Yabani Otlardan Kurtulurken…
Bu noktada “doğru” ve “yanlış” gibi kavramların çok anlamı olmadığına inanıyorum. Eğer ki bir coğrafya büyük oranda bataklığa batmışsa, şöyle veya böyle kurtarmanın doğrusu veya yanlışı olacağına pek inanmıyorum. Hele ki hedefimiz, bilim gibi tarafsızlığı, aydınlığı, özgürlüğü garantilemeyi hedefleyen bir olgu ise… Bir diğer deyişle, bir bahçeyi yabani otlar sarmışsa, onları yakmışsınız, ilaçlamışsınız, tek tek yolmuşsunuz, çok fark etmez. Yeter ki o mücadeleye bir noktadan katılın, taşın altına elinizi olabildiğince sokun. Tabii ki bazı etik kurallar bilim sayfalarını sınırlandırıyor, sınırlandırmalı da… Kaynak gösterme, alıntı yapma, doğru çeviriler, dürüst habercilik, eğitimli fikirler beyan ederken güvenilir kaynaklara başvurma, kendinden bir şeyler katarken olabildiğince objektif olma, vb. konular her birimizin dikkat etmesi gereken şeyler. Benim yöntemden kastım, bu karanlığı yok etmeye çalışırken, her oluşumun kendi iç dinamiklerine saygı duymak, kendilerini dışarıya nasıl yansıttıklarına karışmamak gibi şeyler… Birbirimizi farklılıklarımızla kabul etmeyi başardığımızda, Türkiye’de bilimin ilerleyişi konusunda çalışan insanlar olarak çok daha bütünleşik, çok daha güçlü bir işbirliği kuracağımıza inanıyorum. Daha önceden sözünü ettiğim o “bilimsel aydınlanma eşiğine” ulaşmak konusunda bu işbirliği büyük rol oynamaktadır.

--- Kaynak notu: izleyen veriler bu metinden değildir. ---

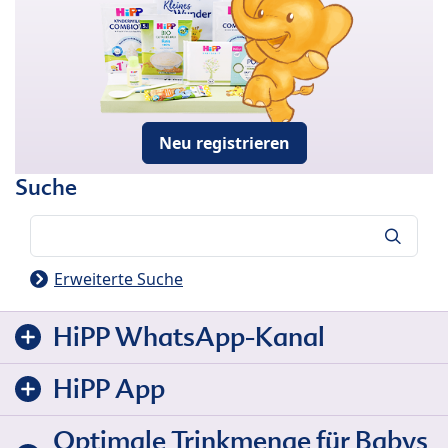
Neu registrieren
Suche
Suche
Erweiterte Suche
HiPP WhatsApp-Kanal
HiPP App
Optimale Trinkmenge für Babys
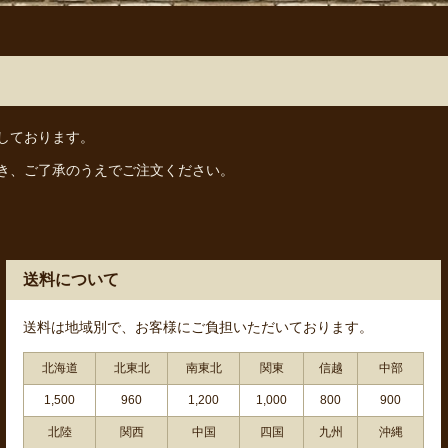
しております。
き、ご了承のうえでご注文ください。
送料について
送料は地域別で、お客様にご負担いただいております。
北海道
北東北
南東北
関東
信越
中部
1,500
960
1,200
1,000
800
900
北陸
関西
中国
四国
九州
沖縄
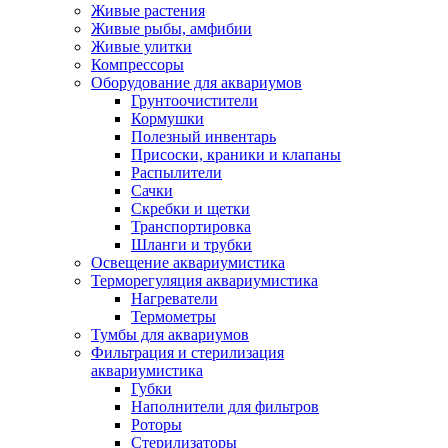
Живые растения
Живые рыбы, амфибии
Живые улитки
Компрессоры
Оборудование для аквариумов
Грунтоочистители
Кормушки
Полезный инвентарь
Присоски, краники и клапаны
Распылители
Сачки
Скребки и щетки
Транспортировка
Шланги и трубки
Освещение аквариумистика
Терморегуляция аквариумистика
Нагреватели
Термометры
Тумбы для аквариумов
Фильтрация и стерилизация
аквариумистика
Губки
Наполнители для фильтров
Роторы
Стерилизаторы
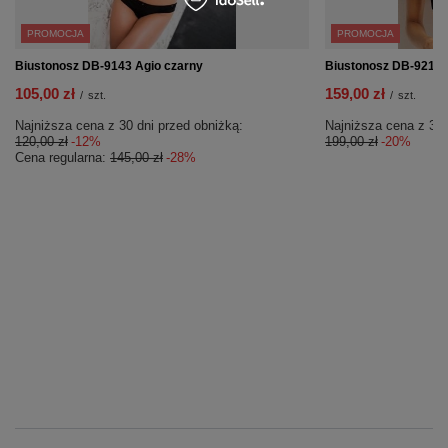
PROMOCJA
PROMOCJA
Biustonosz DB-9143 Agio czarny
Biustonosz DB-9214 
105,00 zł
159,00 zł
/
szt.
/
szt.
Najniższa cena z 30 dni przed obniżką:
Najniższa cena z 30 
120,00 zł
-12%
199,00 zł
-20%
Cena regularna:
145,00 zł
-28%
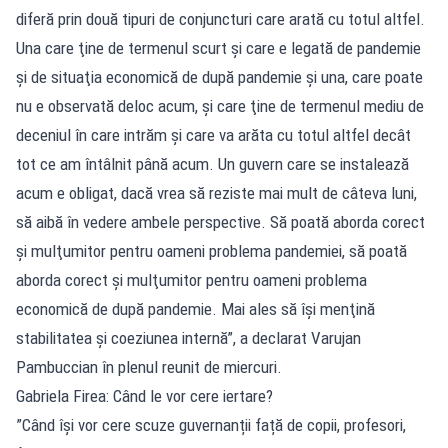
diferă prin două tipuri de conjuncturi care arată cu totul altfel.
Una care ţine de termenul scurt şi care e legată de pandemie
şi de situaţia economică de după pandemie şi una, care poate
nu e observată deloc acum, şi care ţine de termenul mediu de
deceniul în care intrăm şi care va arăta cu totul altfel decât
tot ce am întâlnit până acum. Un guvern care se instalează
acum e obligat, dacă vrea să reziste mai mult de câteva luni,
să aibă în vedere ambele perspective. Să poată aborda corect
şi mulţumitor pentru oameni problema pandemiei, să poată
aborda corect şi mulţumitor pentru oameni problema
economică de după pandemie. Mai ales să îşi menţină
stabilitatea şi coeziunea internă”, a declarat Varujan
Pambuccian în plenul reunit de miercuri.
Gabriela Firea: Când le vor cere iertare?
”Când își vor cere scuze guvernanții față de copii, profesori,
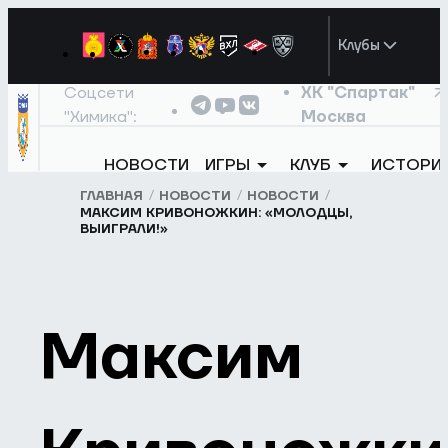
Клубы
Соцсети
ХК "Спартак"
"Химика":
Москва
НОВОСТИ
ИГРЫ
КЛУБ
ИСТОРИ
ГЛАВНАЯ
НОВОСТИ
НОВОСТИ
МАКСИМ КРИВОНОЖКИН: «МОЛОДЦЫ,
ВЫИГРАЛИ!»
Максим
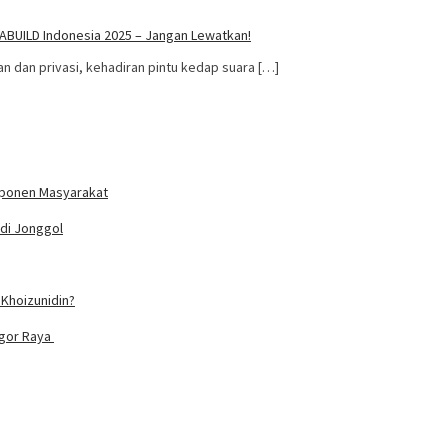
EGABUILD Indonesia 2025 – Jangan Lewatkan!
dan privasi, kehadiran pintu kedap suara […]
mponen Masyarakat
 di Jonggol
Khoizunidin?
ogor Raya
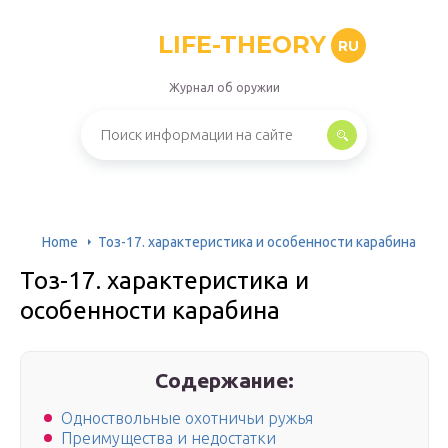
LIFE-THEORY
RU
Журнал об оружии
Home
Тоз-17. характеристика и особенности карабина
Тоз-17. характеристика и
особенности карабина
Содержание:
Одноствольные охотничьи ружья
Преимущества и недостатки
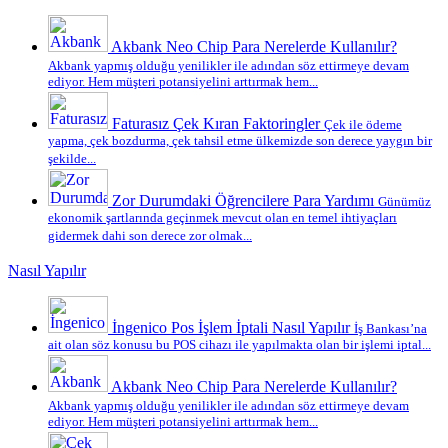
Akbank Neo Chip Para Nerelerde Kullanılır?
Akbank yapmış olduğu yenilikler ile adından söz ettirmeye devam
ediyor. Hem müşteri potansiyelini arttırmak hem...
Faturasız Çek Kıran Faktoringler
Çek ile ödeme
yapma, çek bozdurma, çek tahsil etme ülkemizde son derece yaygın bir
şekilde...
Zor Durumdaki Öğrencilere Para Yardımı
Günümüz
ekonomik şartlarında geçinmek mevcut olan en temel ihtiyaçları
gidermek dahi son derece zor olmak...
Nasıl Yapılır
İngenico Pos İşlem İptali Nasıl Yapılır
İş Bankası’na
ait olan söz konusu bu POS cihazı ile yapılmakta olan bir işlemi iptal...
Akbank Neo Chip Para Nerelerde Kullanılır?
Akbank yapmış olduğu yenilikler ile adından söz ettirmeye devam
ediyor. Hem müşteri potansiyelini arttırmak hem...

Dilimize dolanan klişenin gerçeğe dönüştürülme vakti geldi ve geçiyor: “Eğitim şart!” Eğitim gerçekten şart; ancak bunu sadece okullarda hocalardan beklemek büyük bir hata! Elimizin altında internet varken, bu araç sadece bir “oyun oynama aracı” ise, sırf “şu kişi ne yapmış bir bakayım” aracı ise, burada bir hata var demektir. Geçmişte yaşamış insanlar, fedakârlıkları, çalışkanlıkları, çabaları ile bize bugün yaşadığımız hayatları hediye ettiler. Bizim de çocuklarımıza, torunlarımıza, gelecek nesillere büyük bir sorumluluğumuz var. Bilim insanları, bu sorumluluğun en üst düzeyde farkında olan insanlar. Bizler de, onların çizdiği yoldan giderek, bu yolda ilerlerken kendimizden bir şeyler katarak, yeni yollar açarak geleceğe meş’aleyi taşımamız gerekiyor. Eğer bunu yapmak konusunda bir nebze başarılı olabilirsek, ne mutlu bize!
Bilimin ışığının her yanı aydınlattığı günler görmek dileğiyle…
Not: Bu yazı ilk olarak bağımsız medya oluşumu 405’in Medium üzerindeki blogunda yayınlanmıştır.